Masih di depan tumpukan buku masa kuliah dulu, pikiran dan ingatan saya berlari ke masa di mana bunyi akhiran -kan acap kali dibaca dengan bunyi "ken" oleh beberapa petinggi negara yang berasal dari Jawa. Apakah ini bentuk dari kesalahan berbahasa seperti kasus untuk kata Indonesia di atas? Menurut saya tidak. Mereka yang mengucapkan kata-kata yang berakhiran -kan dengan bunyi "ken" tersebut secara kebahasaan tidaklah salah seratus persen. Sebab pelafalan ini terjadi di ranah dialek.
Menurut KBBI V, pelafalan adalah 'cara seseorang atau sekelompok orang dalam suatu masyarakat bahasa mengucapkan bunyi bahasa'. Seperti yang kita ketahui bersama, bangsa Indonesia memiliki lebih dari 666 bahasa daerah dengan segala karakteristiknya. Para pengguna bahasa daerah ini sering kali secara alamiah membawa dialek bahasanya saat bercakap-cakap dalam bahasa nasional sehingga yang muncul persis seperti yang terjadi pada para petinggi negara tersebut. Kita tidak bisa menyalahkan mereka untuk kondisi yang seperti itu. Bila kemudian bunyi "ken" tersebut menjadi budaya di kalangan pejabat itu adalah hal yang berbeda. Ada beragam alasan yang mendorong mereka melakukannya. Alasan ini dipaparkan dalam bahasan code switching (alih kode) dan code mixing (campur kode) di dalam linguistik.
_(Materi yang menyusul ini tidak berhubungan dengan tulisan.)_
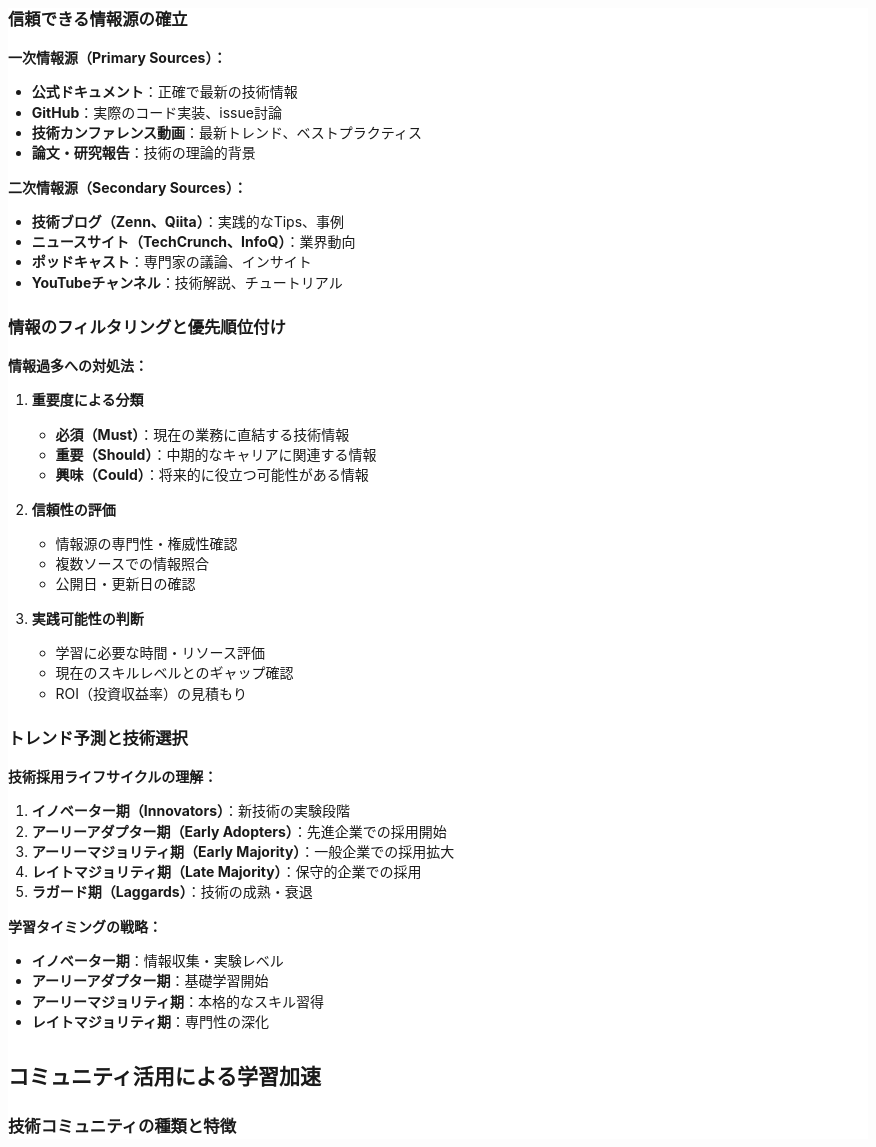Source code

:### 信頼できる情報源の確立

**一次情報源（Primary Sources）：**
- **公式ドキュメント**：正確で最新の技術情報
- **GitHub**：実際のコード実装、issue討論
- **技術カンファレンス動画**：最新トレンド、ベストプラクティス
- **論文・研究報告**：技術の理論的背景

**二次情報源（Secondary Sources）：**
- **技術ブログ（Zenn、Qiita）**：実践的なTips、事例
- **ニュースサイト（TechCrunch、InfoQ）**：業界動向
- **ポッドキャスト**：専門家の議論、インサイト
- **YouTubeチャンネル**：技術解説、チュートリアル

### 情報のフィルタリングと優先順位付け

**情報過多への対処法：**

1. **重要度による分類**
   - **必須（Must）**：現在の業務に直結する技術情報
   - **重要（Should）**：中期的なキャリアに関連する情報
   - **興味（Could）**：将来的に役立つ可能性がある情報

2. **信頼性の評価**
   - 情報源の専門性・権威性確認
   - 複数ソースでの情報照合
   - 公開日・更新日の確認

3. **実践可能性の判断**
   - 学習に必要な時間・リソース評価
   - 現在のスキルレベルとのギャップ確認
   - ROI（投資収益率）の見積もり

### トレンド予測と技術選択

**技術採用ライフサイクルの理解：**

1. **イノベーター期（Innovators）**：新技術の実験段階
2. **アーリーアダプター期（Early Adopters）**：先進企業での採用開始
3. **アーリーマジョリティ期（Early Majority）**：一般企業での採用拡大
4. **レイトマジョリティ期（Late Majority）**：保守的企業での採用
5. **ラガード期（Laggards）**：技術の成熟・衰退

**学習タイミングの戦略：**
- **イノベーター期**：情報収集・実験レベル
- **アーリーアダプター期**：基礎学習開始
- **アーリーマジョリティ期**：本格的なスキル習得
- **レイトマジョリティ期**：専門性の深化

## コミュニティ活用による学習加速

### 技術コミュニティの種類と特徴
Beberapa guru Bahasa Indonesia di sekitar saya sering kali mempermasalahkan hal ini. Padahal ini beda kasus. Dialek bahasa seseorang adalah ciri khas dari mana ia berasal. Dan hal ini tidak bisa dihilangkan dengan serta merta. Ia bukanlah hal yang patut dinilai salah dan benar dalam penggunaan bahasa Indonesia. Seperti yang terdapat dalam KBBI V, dialek adalah 'variasi bahasa yang berbeda-beda menurut pemakai (misalnya bahasa dari suatu daerah tertentu, kelompok sosial tertentu, atau kurun waktu tertentu'. Jadi, jelas berbeda sekali dengan kasus di mana huruf "i" dibaca "e".
Dari kasus pelafalan kata Indonesia menjadi Endonesia ini, akhirnya saya berani mengatakan bahwa saya adalah orang Indonesia, bukan Endonesia. Sampai hari ini pun lagu Indonesia Raya diucapkan Indonesia Raya, bukan Endonesia Raya. Bila masih diucapkan Endonesia Raya maka Negara Kesatuan Republik Indonesia tidak akan pernah maju. Hal ini lantaran antara tulisan dan pengucapan tidak pernah bersatu. Antara pikiran dan tindakan masih belum selaras dan sejalan. Oleh karena itu, marilah kita kembali menjadi orang Indonesia, bukan Endonesia.
Penulis
Neneng Hendriyani, guru Bahasa Inggris SMAN 4 Cibinong.